How have you changed or replaced the calendar in your world?
What do you do to remind players (and yourself) what day it is?
What other difficulties have you encountered?
If you haven't changed, what (if anything) do you do to account for the names and weirdness (leap year?) of the Gregorian Calendar?

I use the normal Western calendar. Greek and Norse gods exist my campaign (Greyhawk with some tweaks), so Wednesday (Odin's Day) and Thursday (Thor's Day) don't seem so odd.

Besides, you translate the rest of Common, why not the days and months?

Also, I've been known to use English place names, which can sound fantastical in a world of Gzeekborks and Flanduils -- a Beacon Hill or Stoneward actually sound more cool, I think.
 

If you want to change your calendar, and you want your players to be able to remember... You've got to keep it simple.

One calendar that I used pretty successfully had a ten day week. The days were named:

Onesday <- the first day of the week.
Twoesday <- the second day of the week.
Threesday <- the third day of the week.
Foursday <- the fourth day of the week.
and so on.

It sounds pretty lame, at first. But its something that the players can easily remember, and don't have any trouble using. Once the terms become familiar, they sound more natural. If the terms don't become familiar to the players and encourage ease of use, they're never going to get used, and you might as well follow the earthican calendar.

Later
silver
 

haakon1 said:
Besides, you translate the rest of Common, why not the days and months?

Worked for Tolkien. The appendices make it clear that he had "real" names for all the months/days/etc. in various languages, but used the names readers would be familiar with so they would know what he was talking about.
 

This was a clear advantage of the alt-earth setting I have run over the years.

I have been thinking about doing something else, and have run right into this. To communicate this "other" world, the calender should be different. It should come from the mythology of the other world. But there is clearly some inconvienence attached in actually doing it.
 

I made a calendar a bunch of years ago that was fairly simple, and have used it in every game I've run since. No wonkyness. 13 months named for monsters, of 28 days each in 4 seven day weeks. (364 days in the year, and the phases of the moon are the same every month.) The days are: Sunday, Moonday, Airday, Waterday, Earthday, Fireday and Starday. Not too difficult to remember.
 

When creating my calendar, I wanted very simple, and very close to our real calendar, so it would be easy to remember. One of my DM's has a calendar with I dont know how many months, five day weeks and 30 hour days, and it's very confusing to remember it all.

I have a very regular lunar calendar. 12 months, four weeks each, and 7 days each week.

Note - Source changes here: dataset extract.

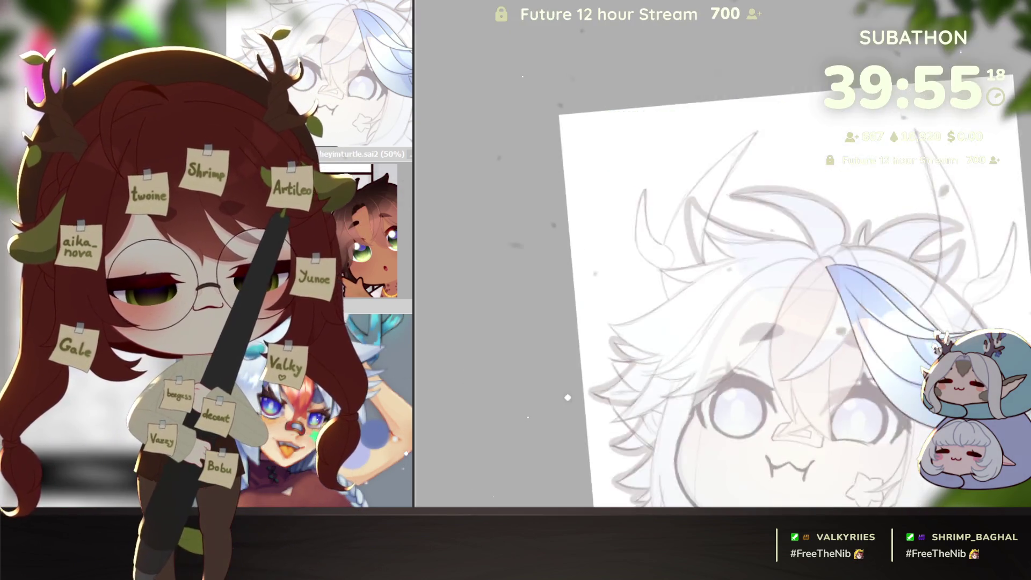
{"action": "scroll", "coordinate": [567, 379], "scroll_direction": "down", "scroll_amount": 3}
{"action": "scroll", "coordinate": [566, 379], "scroll_direction": "up", "scroll_amount": 2}
{"action": "scroll", "coordinate": [567, 388], "scroll_direction": "up", "scroll_amount": 3}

The days: Sunday, Moonday, Airday, Waterday, Earthday, Fireday, Spiritday. None of my campaigns since starting the calendar have had a lot of time details, so the players haven't picked up on a lot of it, yet. It's more for me.

The months I named according to stuff with the seasons. The fact that I don't even remember most of the names off the top of my head is evidence enough that I need to rethink the process. I think Ima simplify it more and just go with First Month, Second Month, etc.





What kind of holidays do y'all have? I have (as a base, not counting holidays that individual races or groups might celebrate) are the solstices, the equinoxes, harvest, samhain, all "saints" day, Beltane, and new years eve and day. And each god has a holy day. I'm looking for more holidays that would be celebrated in human lands or by everyone in general.
 

I have a planar calendar that I made up by borrowing from sources on the web. I put it all together in an actual calendar pdf file. I have a link to it in my sig if anyone cares to check it out.